4a1+8d/a1+d=3a1+3d/a1
a1²+2a1d-3d²=0

How should I continue? I can not divide them so what is the next step?
Thank you.

first of all, let's make your definitions less confusing.

Since a is the standard for first term
let your AS terms be
a , a+d, and a+2d

then a^2 + (a+d)^2 + (a+2d)^2 = 126
a^2 + a^2 + 2ad + d^2 + a^2 + 4ad + 4d^2 = 126
3a^2 + 6ad + 5d^2 = 126 notice you had 6d^2 , #1

new terms:
a---> a/3
a+d ---> a+d
a+2d --> 4a + 8d

then (a+d)/(a/3) = (4a+8d)/(a+d)
etc.
a^2 + 2ad - 3d^2 = 0 , #2 , you had that also, great!

I agree that division will not work because of the zero, also it would be very difficult to factor out either the a or the d

how about elimination, (we are going to be lucky here)

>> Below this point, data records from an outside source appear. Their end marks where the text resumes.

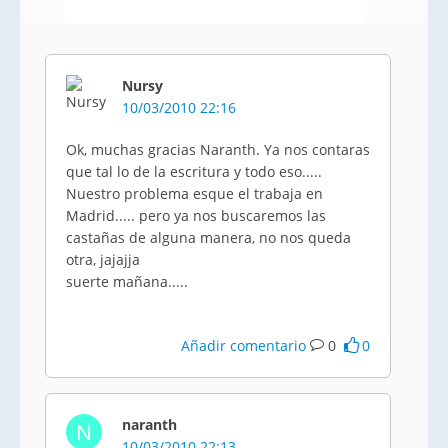
Nursy
10/03/2010 22:16
Ok, muchas gracias Naranth. Ya nos contaras
que tal lo de la escritura y todo eso.....
Nuestro problema esque el trabaja en
Madrid..... pero ya nos buscaremos las
castañas de alguna manera, no nos queda
otra, jajajja
suerte mañana.....
Añadir comentario
0
0
naranth
N
10/03/2010 22:13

#1 as is : 3a^2 + 6ad + 5d^2 = 126
#2 times 3: 3a^2 + 6ad - 9d^2 = 0
subtract them:
14d^2 = 126
d^2 = 9
d = ± 3

if d = 3 , in #2
a^2 + 6a - 27 = 0
(a+9)(a-3) = 0
a = -9 or a = 3

if d = -3 ........

I know you can carry on.

NOTE: if our a^2 and ad's had not canceled, we would have a very very nasty system of equations.
I will make one little change in our equations in Wolfram

ours:
http://www.wolframalpha.com/input/?i=solve+x%5E2+%2B+2xy+-+3y%5E2+%3D+0+%2C+3x%5E2+%2B+6xy+%2B+5y%5E2+%3D+126

small change: 6xy to 5xy
http://www.wolframalpha.com/input/?i=solve+x%5E2+%2B+2xy+-+3y%5E2+%3D+0+%2C+3x%5E2+%2B+5xy+%2B+5y%5E2+%3D+126

m-7

2time the sumof9 and f
m divided by 5

To solve this problem, we have two equations:

Equation 1: 3a1² + 6a1d + 6d² = 126
Equation 2: a1² + 2a1d - 3d² = 0

We need to solve these two equations simultaneously to find the values of a1 and d.

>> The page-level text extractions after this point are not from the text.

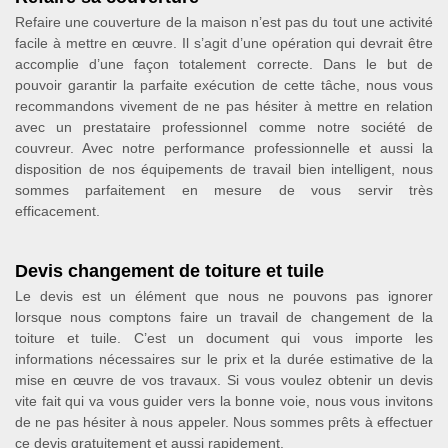
Refaire une couverture de la maison n’est pas du tout une activité
facile à mettre en œuvre. Il s’agit d’une opération qui devrait être
accomplie d’une façon totalement correcte. Dans le but de
pouvoir garantir la parfaite exécution de cette tâche, nous vous
recommandons vivement de ne pas hésiter à mettre en relation
avec un prestataire professionnel comme notre société de
couvreur. Avec notre performance professionnelle et aussi la
disposition de nos équipements de travail bien intelligent, nous
sommes parfaitement en mesure de vous servir très
efficacement.
Devis changement de toiture et tuile
Le devis est un élément que nous ne pouvons pas ignorer
lorsque nous comptons faire un travail de changement de la
toiture et tuile. C’est un document qui vous importe les
informations nécessaires sur le prix et la durée estimative de la
mise en œuvre de vos travaux. Si vous voulez obtenir un devis
vite fait qui va vous guider vers la bonne voie, nous vous invitons
de ne pas hésiter à nous appeler. Nous sommes prêts à effectuer
ce devis gratuitement et aussi rapidement.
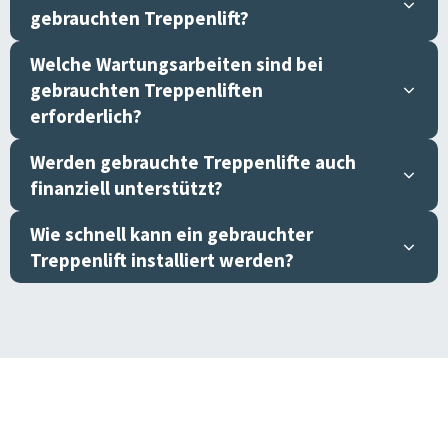
gebrauchten Treppenlift?
Welche Wartungsarbeiten sind bei
gebrauchten Treppenliften
erforderlich?
Werden gebrauchte Treppenlifte auch
finanziell unterstützt?
Wie schnell kann ein gebrauchter
Treppenlift installiert werden?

To do this, we can try solving one equation for one variable and substituting it into the other equation. Let's solve Equation 2 for a1 in terms of d:

a1² + 2a1d - 3d² = 0

Factoring the left side:
(a1 + 3d)(a1 - d) = 0

This gives us two possibilities:
a1 + 3d = 0 or a1 - d = 0

Let's consider each case separately:

Case 1: a1 + 3d = 0

If a1 + 3d = 0, then a1 = -3d. Substituting this into Equation 1:

3(-3d)² + 6(-3d)d + 6d² = 126
27d² - 18d² + 6d² = 126
15d² = 126
d² = 126/15
d² = 8.4

Taking the square root of both sides:
d = ±√8.4

Since the terms of the arithmetic progression are usually integers, we can discard the negative value and take d = √8.4.

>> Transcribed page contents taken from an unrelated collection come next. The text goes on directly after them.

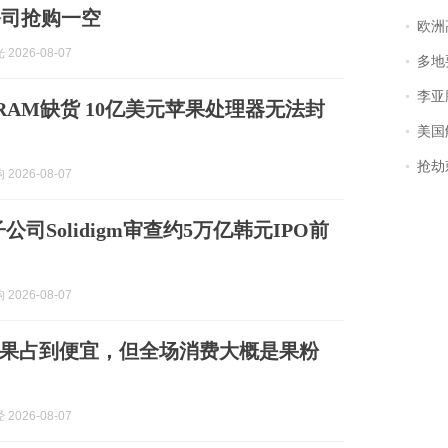
公司抢购一空
欧洲
2026-08-07
多地
李亚鹏含泪感谢“
RAM缺货 10亿美元苹果处理器无法封
美国
抢劫刺死
2026-08-07
公司Solidigm审查约5万亿韩元IPO前
2026-08-07
果占到便宜，但全场消费大概是果粉
2026-08-07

Now, substituting d = √8.4 into a1 + 3d = 0:
a1 + 3√8.4 = 0
a1 = -3√8.4

So in this case, the values of the terms would be a1 = -3√8.4 and d = √8.4.

Case 2: a1 - d = 0

If a1 - d = 0, then a1 = d. Substituting this into Equation 1:

3(d)² + 6(d)d + 6d² = 126
3d² + 6d² + 6d² = 126
15d² = 126
d² = 126/15
d² = 8.4

Taking the square root of both sides:
d = ±√8.4

Similarly, discarding the negative value, we take d = √8.4.

Now, substituting d = √8.4 into a1 - d = 0:
a1 - √8.4 = 0
a1 = √8.4

So in this case, the values of the terms would be a1 = √8.4 and d = √8.4.

Therefore, the possible values of the terms in the arithmetic progression are:
a1 = -3√8.4, a2 = -3√8.4 + √8.4, a3 = -3√8.4 + 2√8.4

or

a1 = √8.4, a2 = √8.4 + √8.4, a3 = √8.4 + 2√8.4

Both cases satisfy the conditions given in the problem statement.